■ **THE RECORDS**
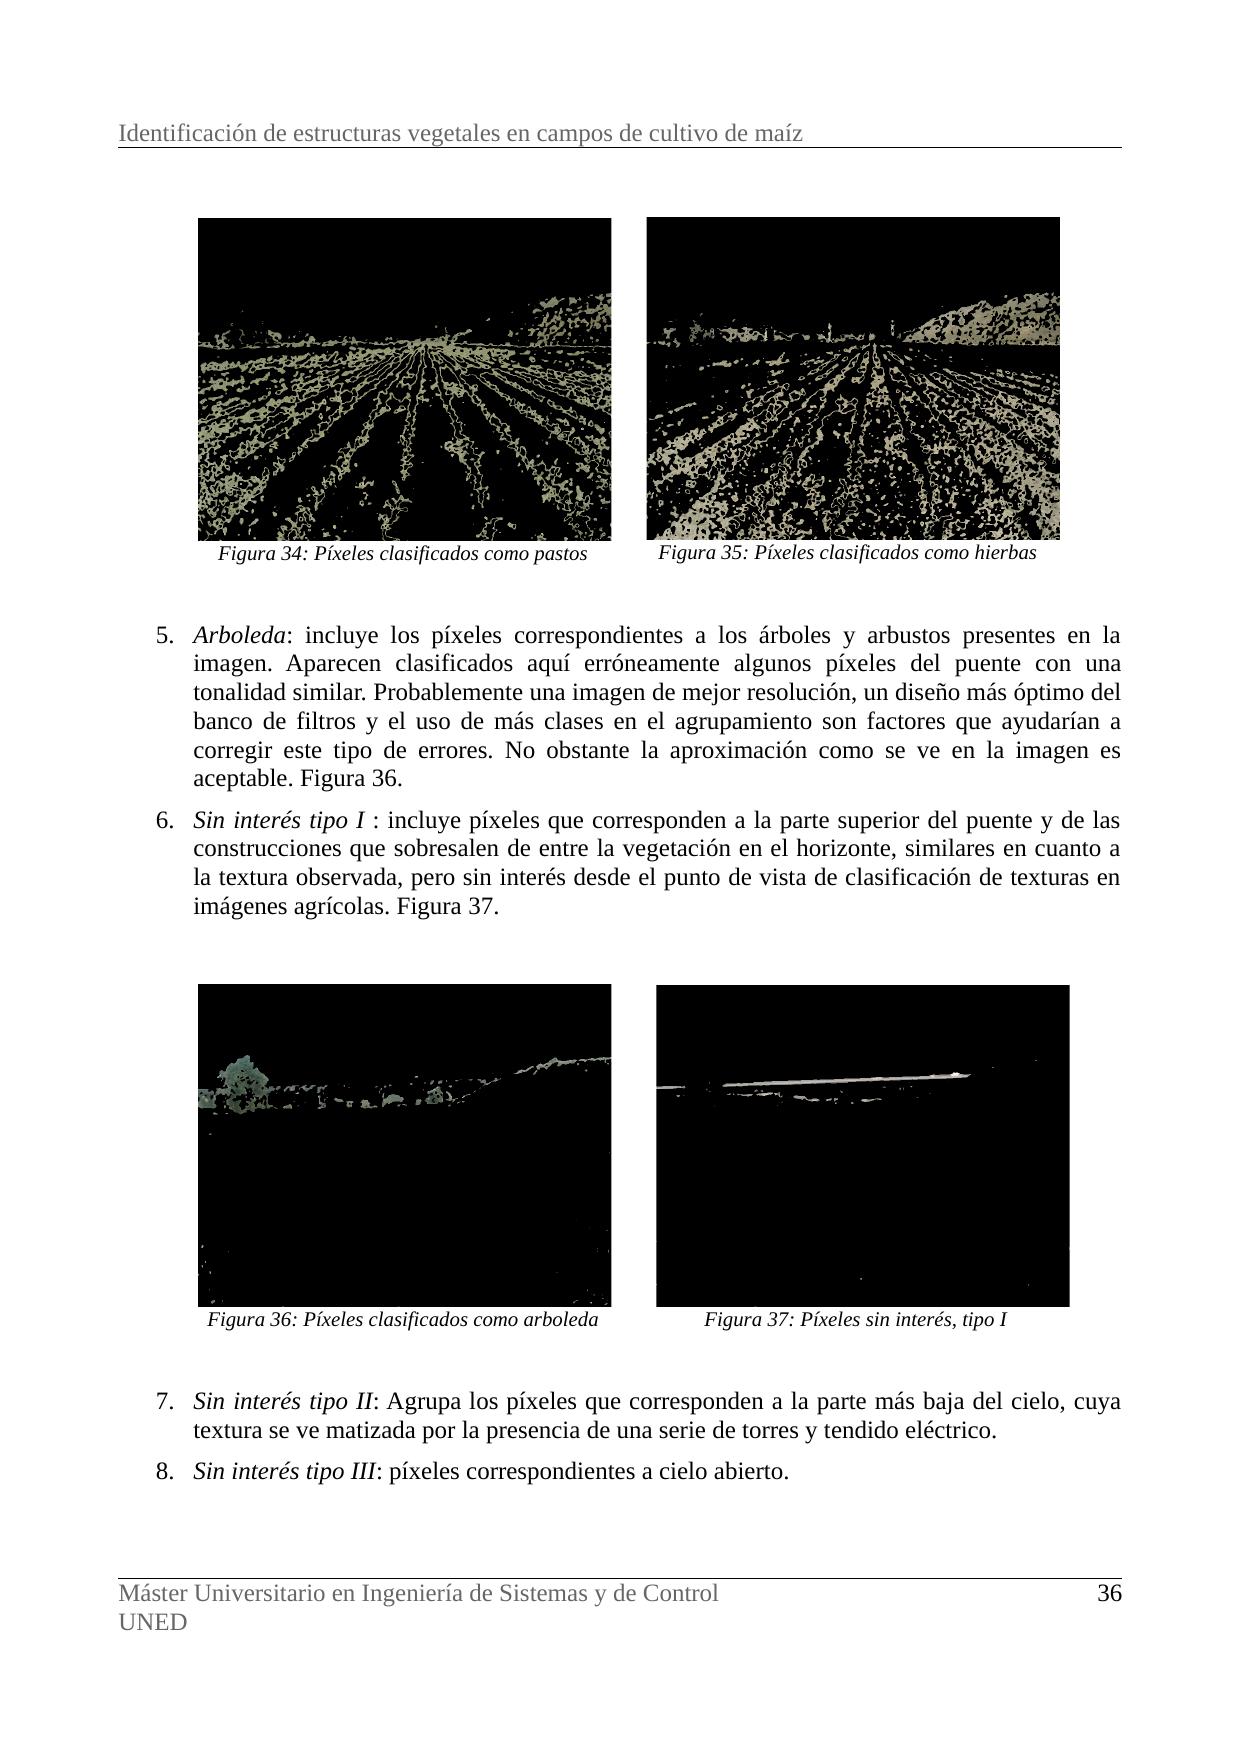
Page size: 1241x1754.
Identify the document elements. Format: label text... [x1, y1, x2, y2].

picture [198, 218, 612, 541]
picture [646, 217, 1060, 540]
list Sin interés tipo II: Agrupa los píxeles que corresponden a la parte más baja del cielo, cuya textura se ve matizada por la presencia de una serie de torres y tendido eléctrico. [156, 1386, 1122, 1443]
text Figura 36: Píxeles clasificados como arboleda [198, 1307, 610, 1331]
list Sin interés tipo I : incluye píxeles que corresponden a la parte superior del puente y de las construcciones que sobresalen de entre la vegetación en el horizonte, similares en cuanto a la textura observada, pero sin interés desde el punto de vista de clasificación de texturas en imágenes agrícolas. Figura 37. [156, 805, 1122, 920]
text Figura 37: Píxeles sin interés, tipo I [641, 988, 1072, 1331]
list Sin interés tipo III: píxeles correspondientes a cielo abierto. [156, 1456, 1122, 1485]
list Arboleda: incluye los píxeles correspondientes a los árboles y arbustos presentes en la imagen. Aparecen clasificados aquí erróneamente algunos píxeles del puente con una tonalidad similar. Probablemente una imagen de mejor resolución, un diseño más óptimo del banco de filtros y el uso de más clases en el agrupamiento son factores que ayudarían a corregir este tipo de errores. No obstante la aproximación como se ve en la imagen es aceptable. Figura 36. [156, 259, 1122, 792]
picture [656, 985, 1070, 1307]
text [198, 213, 609, 218]
text Figura 35: Píxeles clasificados como hierbas [623, 220, 1074, 564]
text Figura 34: Píxeles clasificados como pastos [198, 541, 609, 565]
picture [198, 984, 612, 1307]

■ **EXERCISE OBJECTIVE**
Output everything in the material exactly. Pictures stay out of it.

■ **SOLUTION TO THIS TASK**
Page size: 1241x1754.
Identify the document elements. Format: label text... [x1, y1, x2, y2].

picture [198, 218, 612, 541]
picture [646, 217, 1060, 540]
list Sin interés tipo II: Agrupa los píxeles que corresponden a la parte más baja del cielo, cuya textura se ve matizada por la presencia de una serie de torres y tendido eléctrico. [156, 1386, 1122, 1443]
text Figura 36: Píxeles clasificados como arboleda [198, 1307, 610, 1331]
list Sin interés tipo I : incluye píxeles que corresponden a la parte superior del puente y de las construcciones que sobresalen de entre la vegetación en el horizonte, similares en cuanto a la textura observada, pero sin interés desde el punto de vista de clasificación de texturas en imágenes agrícolas. Figura 37. [156, 805, 1122, 920]
text Figura 37: Píxeles sin interés, tipo I [641, 988, 1072, 1331]
list Sin interés tipo III: píxeles correspondientes a cielo abierto. [156, 1456, 1122, 1485]
list Arboleda: incluye los píxeles correspondientes a los árboles y arbustos presentes en la imagen. Aparecen clasificados aquí erróneamente algunos píxeles del puente con una tonalidad similar. Probablemente una imagen de mejor resolución, un diseño más óptimo del banco de filtros y el uso de más clases en el agrupamiento son factores que ayudarían a corregir este tipo de errores. No obstante la aproximación como se ve en la imagen es aceptable. Figura 36. [156, 259, 1122, 792]
picture [656, 985, 1070, 1307]
text [198, 213, 609, 218]
text Figura 35: Píxeles clasificados como hierbas [623, 220, 1074, 564]
text Figura 34: Píxeles clasificados como pastos [198, 541, 609, 565]
picture [198, 984, 612, 1307]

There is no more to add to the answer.